日別アーカイブ: 2012年11月1日

地震予知について

私は、地震予知ができるとは思っていません。それが常識だと思っていましたので、10月16日の日本地震学会シンポジウムやイタリアでの地震学者に対する有罪判決にはいささか違和感を覚えました。
地震の研究は非常に進みましたが、そのメカニズムを知れば知るほど、避難のための『予知』は不可能だという結論になります。
たとえば、プレートというと巨大な岩盤というイメージですが、残念ながら均質ではありません。したがって、仮に常に同じ方向から常に同じ力が加わったとしてもどこが割れるかなど分かるはずがありません。まして常に同方向の同程度の力など実際にはあり得ません。
また、プレートそのものも生成途上にあったり、プレートとプレートの境界も実際にはあいまいなものです。むしろ『プレート』という言葉が誤解を招いているきらいもあります。
プレートが動く理由である地球内部の温度差にしても、同じ場所が常に同じ温度であるはずがなく、プレートの動きも生成も均質・均一であるはずがありません。したがって、予知などできるはずがないということは至極当たり前のように思えます。
10月16日のシンポジウムでは地震調査委員会委員長の津村氏は「地震や地殻変動などの観測はメカニズムの解明につながっている。今後も予知を掲げるべきだ」と主張し、東大大学院のロバート・ゲラー教授は「これまで観測網を強化してきたが、地震を予知できた事例はなく、このまま研究を進めても予知につながらない」と主張しました。お二人とも間違ったことは言っていません。

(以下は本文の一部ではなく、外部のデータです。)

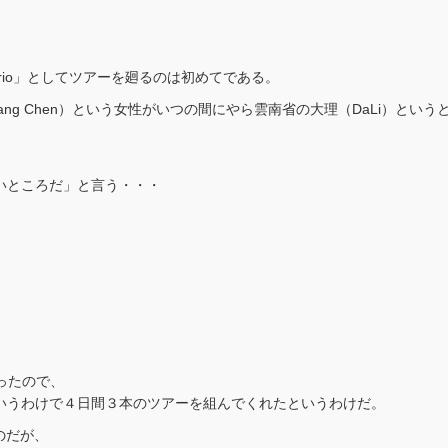
rio」としてツアーを廻るのは初めてである。
ang Chen）という女性がいつの間にやら雲南省の大理（DaLi）と
、
、
しいところだ」と言う・・・
、
だったので、
というわけで４日間３本のツアーを組んでくれたというわけだ。
のだが、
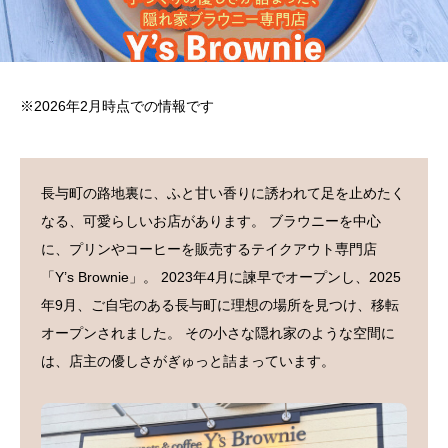
※2026年2月時点での情報です
長与町の路地裏に、ふと甘い香りに誘われて足を止めたく
なる、可愛らしいお店があります。 ブラウニーを中心
に、プリンやコーヒーを販売するテイクアウト専門店
「Y’s Brownie」。 2023年4月に諫早でオープンし、2025
年9月、ご自宅のある長与町に理想の場所を見つけ、移転
オープンされました。 その小さな隠れ家のような空間に
は、店主の優しさがぎゅっと詰まっています。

予知はできないがメカニズムの解明は進むと言っているだけです。
結局のことろ、地震の時間と場所と規模を特定することは現時点ではできないということなのでしょうが、私は今後も不可能だろうと思っています。
ただし、だからと言って研究をやめろ言っているのではなく、地震メカニズムの解明や津波の予測により予算をつぎ込むべきだろうと思います。地震の予知そのものについては衛星による列島の変形を見ていた方がましかもしれません。
海溝型の地震ですらこうなのですから、活断層にかかわる地震、プレート内部の地震については推して知るべしです。
私たちは、予知に頼るのではなくあくまでも減災という観点を忘れずにしなければと思うのみです。